BI24_FLASH_L’Italia vista da Biella. Sandro Delmastro: “Siamo passati da ‘vaccini sì o no?’, a ‘no vaccino, no scuola’…”

_Sandro Delmastro Delle Vedove
E’ cambiata radicalmente, anche se in apparenza la modifica riguarda soltanto un pezzetto di frase, la questione dei vaccini: pochi giorni or sono si dibatteva ferocemente, anche nella nostra città, sul tema alternativo “Vaccini sì, vaccini no” , mentre ora il tema è più semplice (o forse, semplicemente, “pare” più semplice): “No vaccini, no scuola”.
In altre parole, malgrado le forti contestazioni, con i medici che, a quanto pare, hanno le idee ed i pareri decisamente diversi, sembra che la “verità”, sul punto, sia decisamente raggiunta. Hanno torto (o meglio, ‘avrebbero’ torto) tutti coloro che osano mettere in dubbio la serietà della decisione di applicare alla lettera la “vexata quaestio” della cura attraverso lo strumento (purtroppo contestato) dei vaccini.
Mi permetto ancora una volta di ricordare a tutti (ed in primo luogo all’ASL) che la sanità pubblica ha il sacrosanto dovere di fare chiarezza sul tema, spiegando nuovamente (non basta mai!) la ragione per la quale è assolutamente obbligatoria la cura mediante il vaccino: non credo, infatti, che sia sufficiente mandare, come previsto, una lettera di invito a tutte le famiglie dei bimbi che frequentano nidi e materne e che non sono in piena ed assoluta regola con le vaccinazioni.

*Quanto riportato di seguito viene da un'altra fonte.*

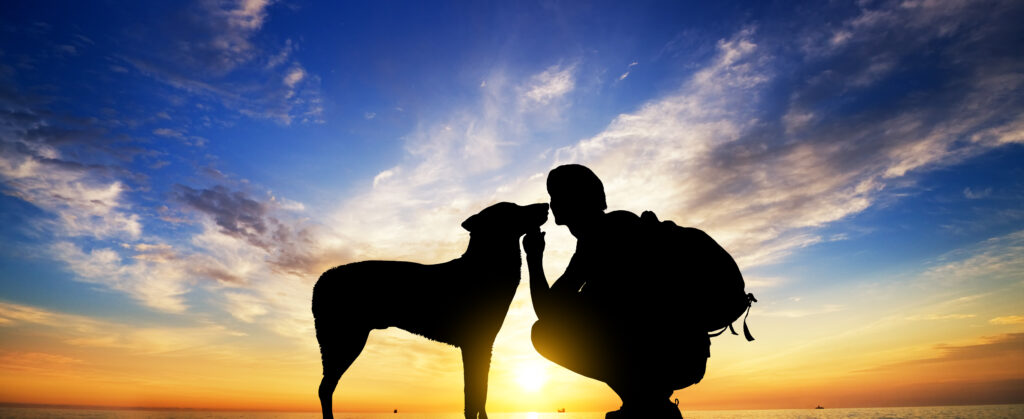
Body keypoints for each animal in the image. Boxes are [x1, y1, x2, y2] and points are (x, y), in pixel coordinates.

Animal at [315, 200, 548, 415]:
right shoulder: (473, 343)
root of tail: (321, 280)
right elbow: (472, 397)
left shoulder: (485, 343)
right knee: (325, 389)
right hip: (344, 341)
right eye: (513, 209)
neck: (486, 268)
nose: (545, 204)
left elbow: (481, 394)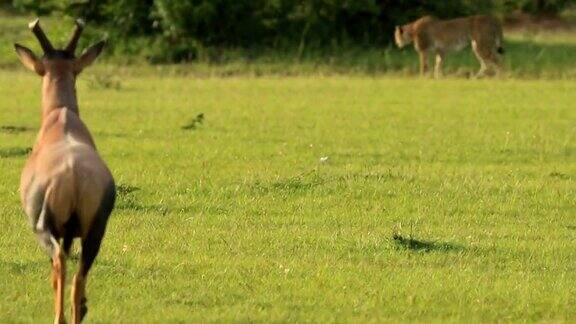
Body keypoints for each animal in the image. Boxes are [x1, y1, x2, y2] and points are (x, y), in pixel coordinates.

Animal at [15, 19, 115, 322]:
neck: (60, 117)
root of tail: (73, 176)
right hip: (95, 230)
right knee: (80, 273)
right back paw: (79, 310)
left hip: (43, 227)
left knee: (59, 261)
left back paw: (59, 317)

Ancora, il secondo termine scadrà il 31 agosto, ed entro tale data perverranno gli inviti ai bambini ed ai ragazzi delle scuole elementari e delle scuole medie (fino ai 16 anni compiuti). Ma qui comincia la vera questione: infatti i genitori riceveranno una lettera con l’indicazione di giorno, ora e luogo per fare la vaccinazione, seguita da una seconda lettera con l’ulteriore ricordo della data prefissata.
Questa seconda comunicazione dovrà essere consegnata ai responsabili degli istituti scolastici. Personalmente ritengo che possano sorgere problemi di vario tipo: intanto perché presumibilmente tutti coloro che sono decisamente contrari (e sappiamo già che sono molti!) creeranno confusione, ma in particolare è lecito chiedersi che cosa può succedere se in una classe di venti bambini quindici si vaccinano e cinque invece seguono la tesi diversa.
E’ ben vero che il nostro Ospedale ha la D.ssa Nadia Agostino quale responsabile del settore e dunque ha una persona certamente esperta e di straordinaria e collaudata capacità. Ma personalmente ritengo che l’incertezza familiare nella decisione possa rivelare una difficoltà imprevista ed imprevedibile per padre e madre. Mi auguro di tutto cuore di sbagliare (e la stima per la D.ssa Agostino mi induce a credere che possa andare in tal modo): ma la preoccupazione resta, anche perché ci riferiamo sempre a bimbi e comunque a bambini.